In November 2014, a 16-foot-high cross that graced the summit of Carrauntoohil, the highest peak in Republic of Ireland, was found cut down by vandals. A recent article featured in the Irish Times noted that this unfortunate incident was “a further step in [Ireland’s] move towards ‘a Godless society.’”1 While there is little doubt that this act of vandalism is indicative of the intolerance of the modern world to non-secularist views, we can also see in it an example of how non-Christians respond in offense against the Cross of Christ and against the gospel message it represents.

The message of the Cross is inherently offensive to those who have not availed themselves of the saving grace of Jesus Christ. Scripture repeatedly indicates the sort of stigma that is commonly associated with the Cross (Matthew 10:38, 16:24; Mark 8:34; Luke 9:23, 14:27; 1 Corinthians 1:17–18). However, when most people think of Jesus of Nazareth, they do not typically think of a man who was “offensive.” Why then is the Cross of Christ regarded as an offense?

The answer to that question has to do with the purpose of the Cross. Jesus Christ died on the Cross to bear the penalty for man’s sins, to restore him to a right relationship with God by means of grace through faith. However, the recognition of this reality necessarily demands that one also recognizes his or her own sinfulness, that one acknowledges the abhorrence of his or her sin in the sight of a righteous and holy God. Scripture tells us that sin entered the world as a result of Adam’s disobedience against God (Genesis 3:6–11; Romans 5:12) and that, in like manner, all men have sinned (Ecclesiastes 7:20; Romans 3:23). For individuals accustomed to viewing themselves in a positive light as “good” people, seeing the true purpose of the Cross is indeed offensive.

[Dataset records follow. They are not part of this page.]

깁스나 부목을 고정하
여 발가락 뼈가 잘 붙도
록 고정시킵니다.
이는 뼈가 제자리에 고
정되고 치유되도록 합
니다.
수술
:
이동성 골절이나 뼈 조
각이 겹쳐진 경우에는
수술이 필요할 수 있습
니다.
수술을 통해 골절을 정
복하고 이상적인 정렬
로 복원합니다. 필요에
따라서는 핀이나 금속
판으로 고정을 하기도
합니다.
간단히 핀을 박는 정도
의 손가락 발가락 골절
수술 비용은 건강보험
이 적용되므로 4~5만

However, Scripture tells us that “The word of the cross is . . . to us who are being saved . . . the power of God” (1 Corinthians 1:18). The same message that is an offense is likewise, to those who believe, a message of the power of God to save. Here at AiG, we want to diligently uphold the literal history that undergirds the purpose of the Cross: because Adam disobeyed God and plunged the human race into sin, humanity is in desperate need of a Savior. However, we do not want to stop with the “bad news” of man’s sin. We want to go on to boldly proclaim the “good news” of the Cross of Christ, of His conquering of sin, and of His Resurrection from the dead. That is the focus of AiG’s international outreach, to reach people everywhere with the message of the Cross of Christ in hope that they will move from seeing the Cross as an offense to seeing the Cross as the way to salvation.

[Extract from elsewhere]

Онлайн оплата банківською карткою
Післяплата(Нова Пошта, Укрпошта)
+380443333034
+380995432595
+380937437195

In September of 2015, Ken Ham, Steve Ham, Dr. Andrew Snelling, and Dr. Danny Faulkner will be traveling to Northern Ireland to join with local creation speakers for the Northern Ireland Creation Mega Conference. Our aim is to help to equip the church to stand authoritatively on biblical truth as they go out to the United Kingdom with the offensive message of the gospel of Christ. Too often we misunderstand and underestimate the offense that the message of Christ brings. In our skeptical world, it is time for the church to show that this glorious and yet offensive message can be delivered on very good authority. This message comes from the authoritative Word of God and it is defendable, reliable, and credible.

Please pray for our team as we start to prepare for this very important conference in Ireland.